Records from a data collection
__________________________________________________
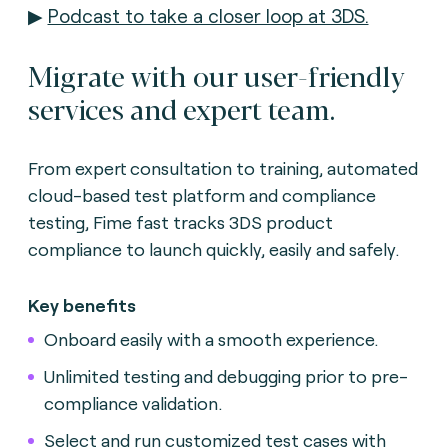
▶
Podcast to take a closer loop at 3DS.
Migrate with our user-friendly
services and expert team.
From expert consultation to training, automated
cloud-based test platform and compliance
testing, Fime fast tracks 3DS product
compliance to launch quickly, easily and safely.
Key benefits
Onboard easily with a smooth experience.
Unlimited testing and debugging prior to pre-
compliance validation.
Select and run customized test cases with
__________________________________________________
## YOUR TASK
Where a line of the data holds the word "with", copy that line.

## TASK RESULT
Migrate with our user-friendly
Onboard easily with a smooth experience.
Select and run customized test cases with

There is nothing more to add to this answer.